On a bright, sunny day, the Gyalwang Karmapa came to Upper Dharamshala to be the Chief Guest at this T.C.V. anniversary celebration. Following addresses by three speakers covering the history, finances, and purposes of the schools, the Gyalwang Karmapa was invited to talk.
Greeting everyone present, the Gyalwang Karmapa commented, “Though I’m quite busy these days, I wanted to make time to come today and offer my respects and support. Fifty-five years have passed since the school was founded and it has undergone tremendous development during this time. These years have entailed a great deal of effort, not just for a few days, but year after year of continuous, dedicated work on the part of the administrative staff, the teachers, and the students.”
Turning to the value of the school being celebrated today, the Karmapa remarked that “it supports the greater family of Tibetans, the common good of Tibet, and fulfills the express wishes of His Holiness the Dalai Lama. All of these will bring wonderful advantages in this life and the next.” He noted that all the efforts made to care for and sustain T.C.V. have had an immense and great benefit. For all of this he expressed his profound thanks.
The Karmapa then turned to the situation of Tibetans in exile and mentioned that there is a tendency to become a bit complacent and forget why they had left Tibet: What was the situation in Tibet when they had to flee? What was the karma that caused them to leave?
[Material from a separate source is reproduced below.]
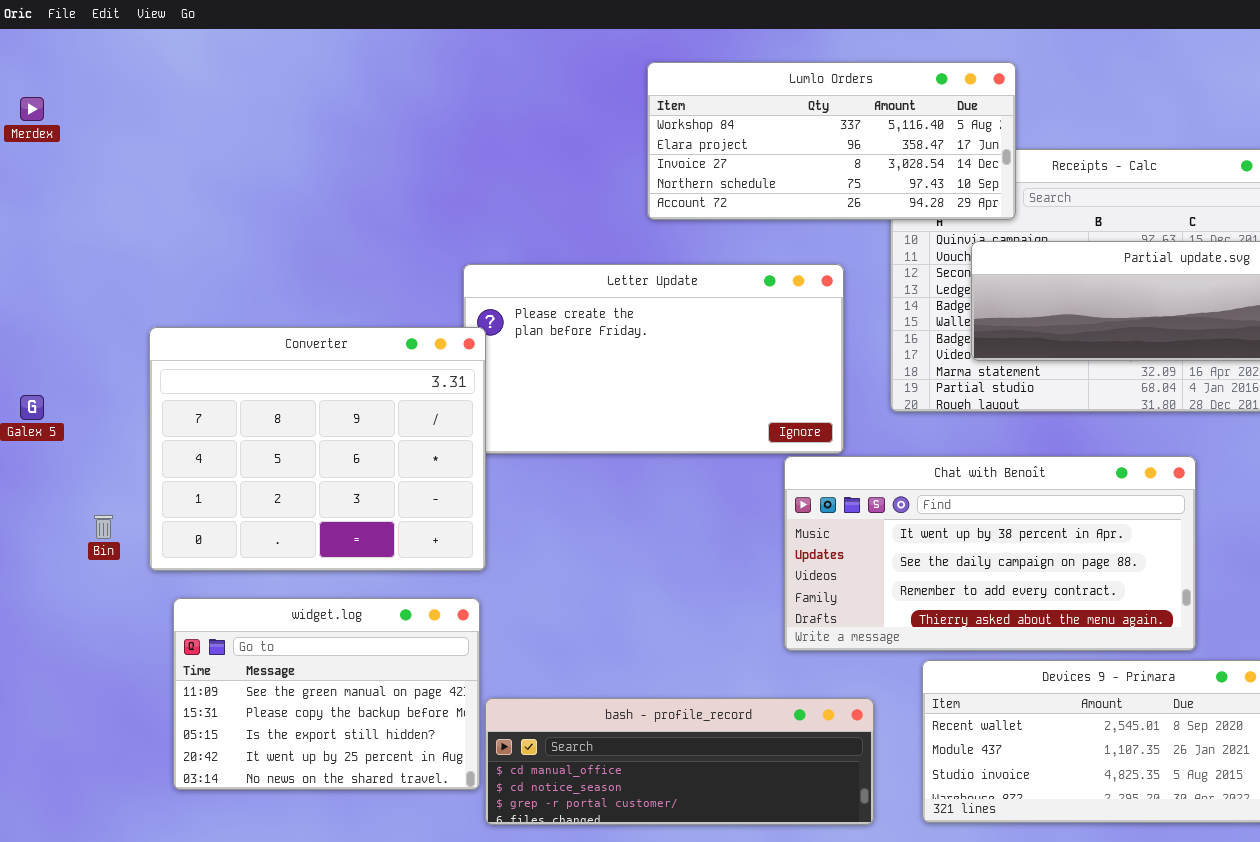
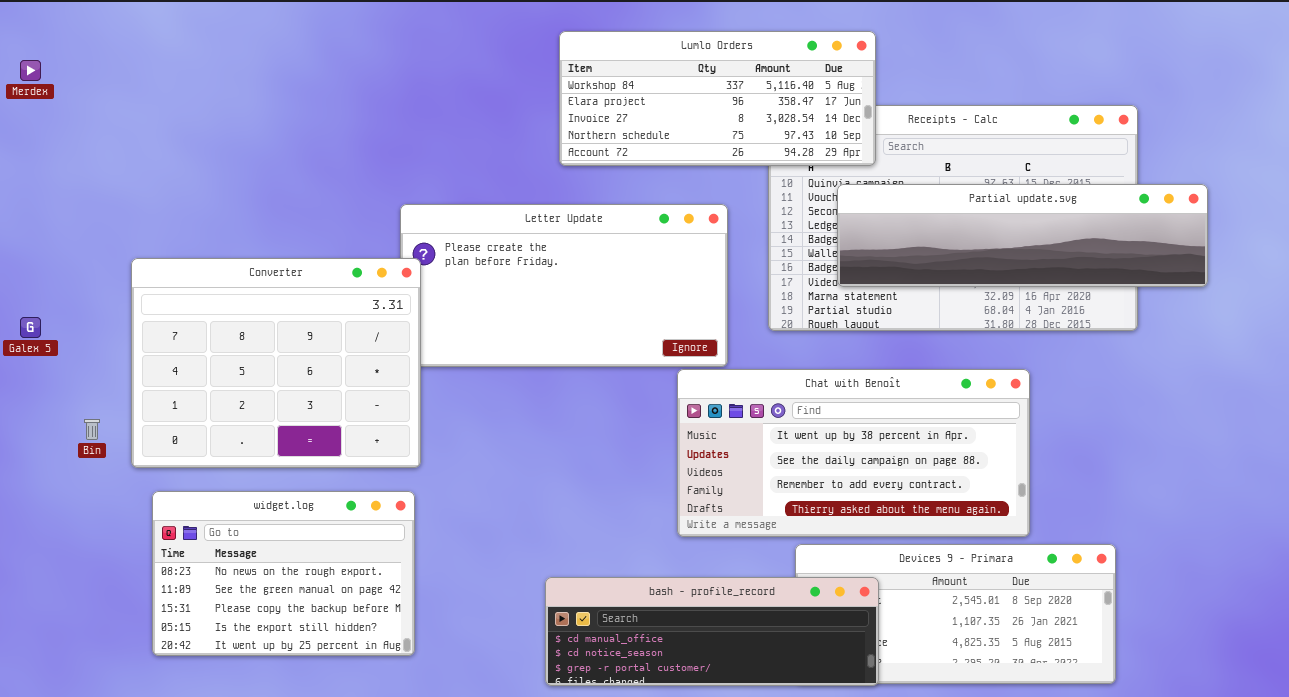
widget.log: [173,598,480,790] -> [152,491,415,656], scrolled up 1 row
bash - profile_record: [485,698,874,825] -> [545,577,879,686], moved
He counseled the Tibetan people to keep in mind their great goal: To develop their own education and physical well-being so they could return to their homeland, help it to make positive changes, and create a superb nation of the Tibetan people. For this to happen, pedestrian efforts are not enough: genuine, inspired study is needed. “Our goal is huge,” he said, “different from others, so we need to fire our spirit and increase our efforts, doing more than before.”
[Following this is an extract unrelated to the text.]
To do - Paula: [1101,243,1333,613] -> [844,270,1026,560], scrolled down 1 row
The Karmapa noted that in the future, the situation of the Tibetans would be increasingly difficult: His Holiness the Dalai Lama has turned eighty and one does not know what the future will bring. He counseled, “Now it is important to think about what might come. We must preserve Tibetan culture, and not lose sight of what it means to be Tibetan.”
In closing, the Karmapa expressed his thanks for being invited to the anniversary celebration and extended his heartfelt gratitude to all the staff and teachers of the Tibetan Children’s Villages.